How Manufacturers Can Reap the Benefits of RFID
As of this summer, Wal-Mart claims it has reaped many benefits in pilot stores tracking RFID tags with electronic product code (EPC) data. According to Wal-Mart, manually placed orders have declined 10 percent, reducing excess inventory and unnecessary replenishment orders from suppliers. Wal-Mart claims that the new system has ensured that suppliers’ promotional displays are delivered on time and that products are ready for sale when promotions begin, and Wal-Mart workers have been able to move product from back rooms onto store shelves three times faster than before.
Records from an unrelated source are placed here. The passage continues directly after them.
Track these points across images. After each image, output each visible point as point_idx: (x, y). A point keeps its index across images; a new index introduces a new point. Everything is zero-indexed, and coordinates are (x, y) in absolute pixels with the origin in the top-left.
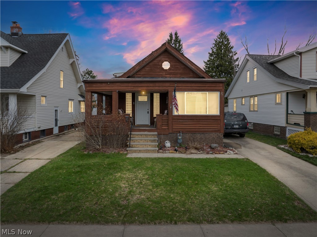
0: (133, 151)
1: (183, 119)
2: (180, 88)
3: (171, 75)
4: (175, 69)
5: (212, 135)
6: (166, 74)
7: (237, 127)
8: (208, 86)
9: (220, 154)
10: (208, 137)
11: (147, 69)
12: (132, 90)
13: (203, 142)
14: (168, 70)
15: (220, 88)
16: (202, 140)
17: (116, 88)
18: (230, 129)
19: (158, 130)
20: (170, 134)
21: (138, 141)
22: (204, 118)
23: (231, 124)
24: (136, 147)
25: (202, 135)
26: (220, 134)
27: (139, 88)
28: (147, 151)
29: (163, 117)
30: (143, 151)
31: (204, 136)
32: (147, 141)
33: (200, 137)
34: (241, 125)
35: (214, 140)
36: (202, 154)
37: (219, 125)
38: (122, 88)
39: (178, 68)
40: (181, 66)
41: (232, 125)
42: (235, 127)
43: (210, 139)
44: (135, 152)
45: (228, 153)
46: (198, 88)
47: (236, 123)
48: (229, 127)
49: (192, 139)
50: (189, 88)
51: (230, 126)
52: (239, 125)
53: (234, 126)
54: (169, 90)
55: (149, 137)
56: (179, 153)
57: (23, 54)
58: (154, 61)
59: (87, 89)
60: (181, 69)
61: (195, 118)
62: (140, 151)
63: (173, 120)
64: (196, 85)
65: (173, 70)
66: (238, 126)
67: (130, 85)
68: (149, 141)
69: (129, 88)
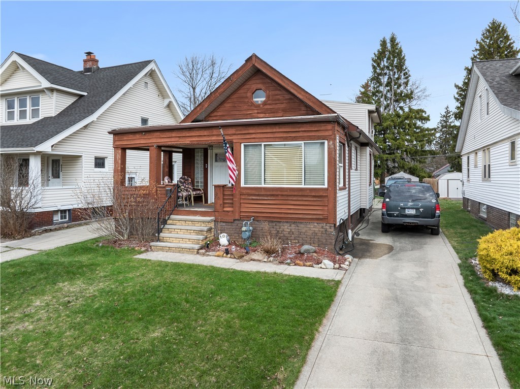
0: (160, 248)
1: (257, 193)
2: (253, 136)
3: (267, 114)
4: (273, 103)
5: (312, 226)
6: (258, 113)
7: (413, 212)
8: (303, 130)
9: (304, 266)
10: (304, 231)
11: (227, 105)
12: (176, 143)
13: (295, 239)
14: (261, 106)
15: (327, 133)
16: (293, 236)
17: (154, 141)
18: (397, 216)
19: (216, 213)
20: (236, 222)
21: (176, 230)
22: (296, 194)
23: (399, 206)
24: (169, 241)
25: (293, 225)
26: (328, 225)
27: (187, 140)
28: (181, 250)
29: (225, 189)
30: (174, 249)
31: (297, 228)
32: (190, 233)
33: (289, 230)
34: (421, 210)
35: (316, 237)
36: (269, 264)
37: (326, 208)
38: (163, 140)
39: (279, 100)
40: (284, 97)
41: (401, 208)
42: (408, 212)
43: (308, 234)
44: (162, 249)
45: (322, 265)
46: (285, 135)
47: (410, 204)
48: (396, 213)
49: (274, 232)
50: (269, 136)
51: (398, 210)
52: (417, 209)
53: (406, 210)
54: (234, 141)
55: (197, 225)
56: (230, 257)
57: (82, 96)
58: (239, 92)
59: (116, 144)
60: (285, 102)
61: (279, 193)
62: (169, 249)
63: (241, 196)
64: (281, 130)
65: (270, 104)
66: (415, 210)
67: (174, 134)
68: (193, 231)
69: (173, 139)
For Wal-Mart’s suppliers, metrics like these have opened a window on the supply chain future. But many suppliers have, in fact, done little more with RFID than slap the tags on their cases and pallets, receiving little or no useful data in return. Over the past two years, a number of suppliers have tried to minimize the cost of complying with Wal-Mart’s demands by investing as little as possible in RFID, pointing to uncertainties around standards, readers and tags, says John Fontanella, former senior VP of retail and edge research at Aberdeen Group. And those suppliers that are able to pull the EPC data feeds (which often contain information on case and pallet movements) from Wal-Mart’s Retail Link EDI exchange haven’t yet devised a way to connect that information to their back-end systems.
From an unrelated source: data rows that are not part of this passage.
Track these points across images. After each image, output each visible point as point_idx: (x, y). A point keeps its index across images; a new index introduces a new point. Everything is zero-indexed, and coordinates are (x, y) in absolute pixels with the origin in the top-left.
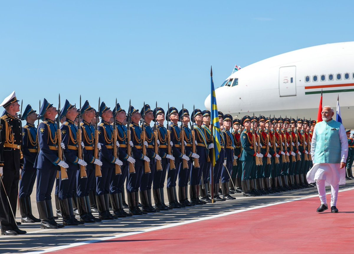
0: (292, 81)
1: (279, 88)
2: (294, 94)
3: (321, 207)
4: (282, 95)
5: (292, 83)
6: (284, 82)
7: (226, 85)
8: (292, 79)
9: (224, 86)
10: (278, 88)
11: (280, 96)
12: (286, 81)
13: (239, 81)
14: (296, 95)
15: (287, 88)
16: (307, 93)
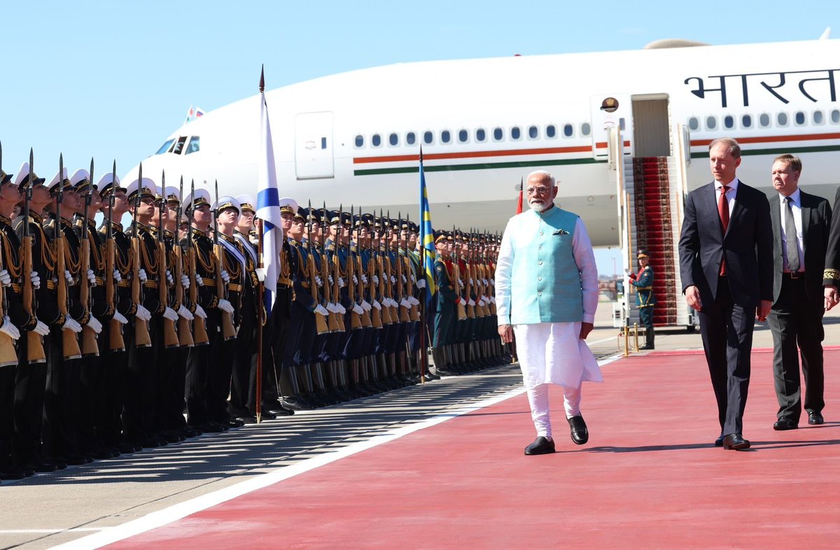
0: (324, 146)
1: (295, 161)
2: (329, 173)
3: (537, 443)
4: (301, 176)
5: (324, 150)
6: (307, 148)
7: (171, 151)
8: (324, 140)
9: (165, 152)
10: (293, 160)
11: (298, 179)
12: (310, 145)
13: (201, 143)
14: (333, 177)
15: (313, 160)
16: (357, 173)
To fix that disconnect requires money that, so far, has not been earned through the deployment of the technology. Add to that a dearth of RFID expertise (according to a recent Computing Technology Industry Association survey of high-tech companies, 75 percent said the RFID technology talent pool is insufficient to their needs) and it’s not surprising that in a 2006 Forrester Research survey of retailers and manufacturers just 24 percent said they have identified RFID’s business value. Michael Liard, director of RFID and contactless at ABI Research, sums up the typical supplier complaint this way: "We’ve complied, but now what? We’ve got all this data, but we don’t know what to do with it."